> _THE DATA_
<<<<
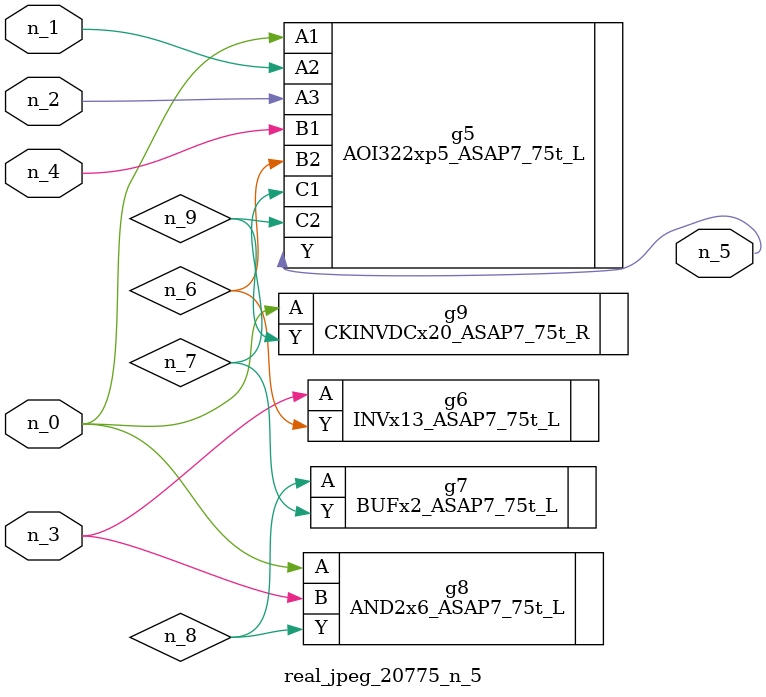
<source format=v>
module real_jpeg_20775_n_5 (n_4, n_0, n_1, n_2, n_3, n_5);

input n_4;
input n_0;
input n_1;
input n_2;
input n_3;

output n_5;

wire n_8;
wire n_6;
wire n_7;
wire n_9;

AOI322xp5_ASAP7_75t_L g5 ( 
.A1(n_0),
.A2(n_1),
.A3(n_2),
.B1(n_4),
.B2(n_6),
.C1(n_7),
.C2(n_9),
.Y(n_5)
);

AND2x6_ASAP7_75t_L g8 ( 
.A(n_0),
.B(n_3),
.Y(n_8)
);

CKINVDCx20_ASAP7_75t_R g9 ( 
.A(n_0),
.Y(n_9)
);

INVx13_ASAP7_75t_L g6 ( 
.A(n_3),
.Y(n_6)
);

BUFx2_ASAP7_75t_L g7 ( 
.A(n_8),
.Y(n_7)
);


endmodule
</source>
>>>>
> _WHAT YOU ARE ASKED TO DO_
What is needed is a copy of every line above in which "input" appears.

> _RESULT OF THE TASK_
input n_4;
input n_0;
input n_1;
input n_2;
input n_3;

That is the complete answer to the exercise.